The Great Barrier Reef is new territory.  The bristling cold stings my skin as I jump into the ocean. I feel like the shark in Jaws as I watch the fluttering legs of all the fat free swimmers.

Neal points the way towards a flock of fish. The smattering of color collides with the sun piercing through the ocean. I focus on shapes and sizes. I blink at the translucency. My mind goes blank as I suck in the rich pigments. If I was a painter, I would take the fish hues and splatter them on a canvas. I would flush away dull blacks and greys. A dust storm blurs my vision so I flipper to clear my eyes. The reef shoots below me. I see moon craters. Colored Swiss cheese pockets. Transfixed by ocean life.

I have always considered myself uncoordinated yet I am able to easily breathe through the snorkel tube. The deep breath fills my lungs. Large sea turtles inch across the sea top. I am hypnotized by the quiet gurgling.

Salty sea water seeps into my mouth. I begin to spit. Panic alert as my nostrils belch snot. I drag myself up above the water. As I rip off the snorkel, I gulp oxygen. Where is Neal? I am off course. I don’t see the boys. I must have drifted.

“Neal, Neal, Neal,” I hoarsely shout. The sun has been bullied by clouds. A dense darkness strips the sky. I feel a pull. Is that a fish or a shark? Yes, it is Neal my sweet savior. I am rescued. I follow his lead as we stroke towards the distant yacht.

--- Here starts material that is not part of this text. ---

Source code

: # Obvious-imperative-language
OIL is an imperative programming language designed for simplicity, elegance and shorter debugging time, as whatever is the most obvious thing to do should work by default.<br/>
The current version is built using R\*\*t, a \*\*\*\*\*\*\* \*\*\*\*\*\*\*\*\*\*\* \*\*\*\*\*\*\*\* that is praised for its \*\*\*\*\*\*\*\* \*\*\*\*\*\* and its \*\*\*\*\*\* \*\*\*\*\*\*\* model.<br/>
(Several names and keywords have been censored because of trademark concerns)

My thighs ache.

“Come on Gordon. It’s just a little farther.”

Easy for him when he does a hundred lap workout four times a week. My swimming ended six years ago in 1996. Prior to 1996 water exercise was a major vice along with walking. It refreshed my joints and muscles.  When I bought my first computer, I abused my forearms, elbow and fingers trying to master chat rooms, the internet, and e-mail. My body rebelled against the computer learning curve. The upper body became inflamed when I swam more than a few laps. Snorkeling took little energy or muscle action. Swimming back to the mini-ship was taxing.

When our feet secured themselves to the boat, I grabbed hold of Neal and cried.